The CSC has made changes since Smith's death, Sapers said, including policy changes around the treatment of mentally ill women, and new protocols for responding to mental health needs, and new policy changes for the use of segregation—and should be given credit for these positive changes, he said.

"But the bottom line, however, is that women too often are still held in segregation, women too often are still held in maximum security, the overrepresentation of Indigenous women is more pronounced than it is for men—a third of all women in federal custody are of Indigenous heritage, and the higher the security level, the more likely you are to find an Indigenous woman," Sapers added.

Federal prisons can be overcrowded, chaotic, and lack psychiatric support, he said. And there is still only one single national resource for significantly mentally ill women—and it's inside a men's prison in Saskatoon.

Women experience prison differently than men, as female prisoners are much more likely to enter jail with a previous history of sexual or physical abuse, and are more likely to feel anxiety or stress due to separation from their children, as they are more often the primary caregivers.

"There's still much to be done in terms of adequately meeting the needs of these women once they're in federal care," Sapers said.

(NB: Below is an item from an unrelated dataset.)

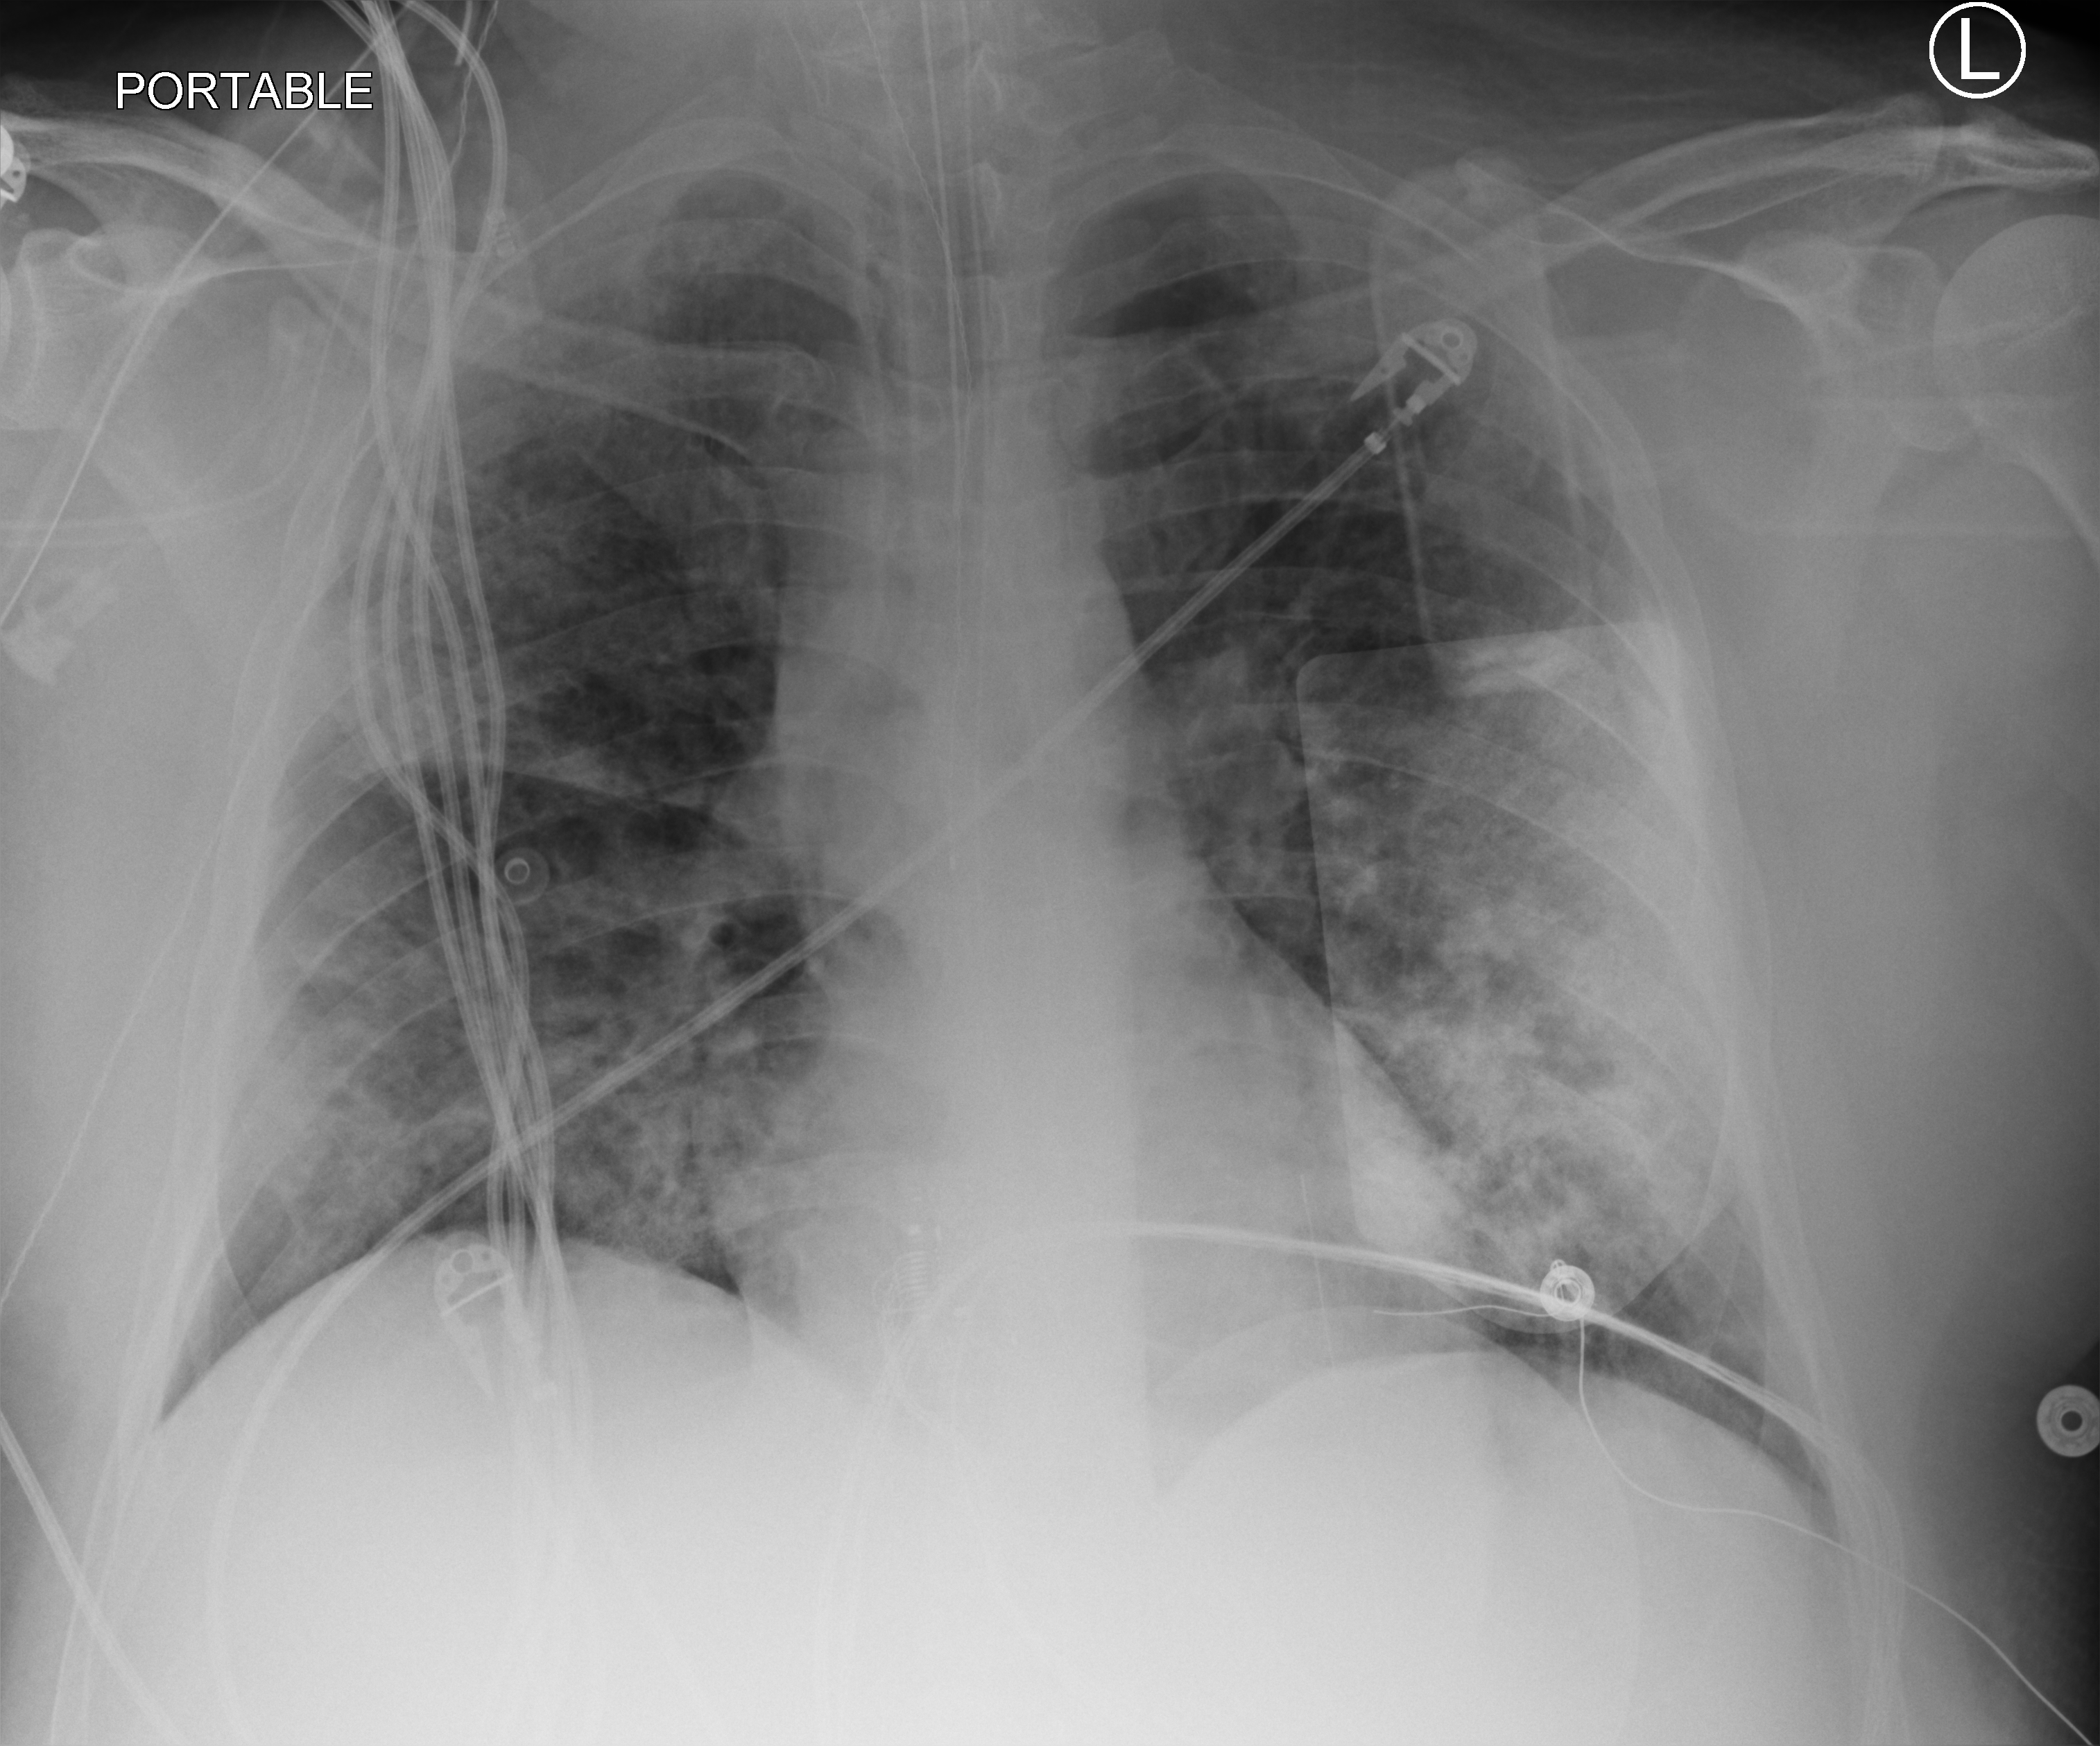
Bedside chest radiograph (computed radiography); anteroposterior (AP) projection. Adult patient hospitalised with COVID-19, age 18–59 years.
From the hospital-stay record, not from the radiograph (when in the stay this image was taken is not recorded): mechanically ventilated during this hospital stay: yes; admitted to intensive care during this hospital stay: yes; hypertension (admission record): yes.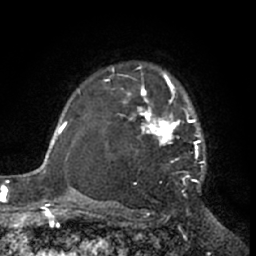
Breast MRI (dynamic contrast-enhanced), one axial slice; slice 48 of 66 in the series (ordered by position); cropped to one breast; dynamic contrast-enhanced series, time point 2 of 7 at this slice position (early post-contrast); 1.5 T; TE 3 ms, TR 6.2 ms; 2.4 mm slice thickness; 256 × 256 image matrix. Female patient.
Annotated regions visible in this slice (semi-automatically segmented with operator editing):
- enhancing-tissue mask used for the functional tumour volume (all voxels passing the contrast-enhancement thresholds inside the analysis volume; usually the tumour): bounding box <111,67,206,183> (left, top, right, bottom; pixels)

In most cases, mental health issues are not recognized as such because "the behaviour is most often seen through the lens of criminality," Pate explains. As a result they're seen as trouble-makers, and punished with solitary or other disciplinary measures.

"In all cases, they appear to be preventable deaths. One of the challenges is, because we can't get information about what happened, it's challenging to identify exactly what occurred and whether it was, in fact, preventable."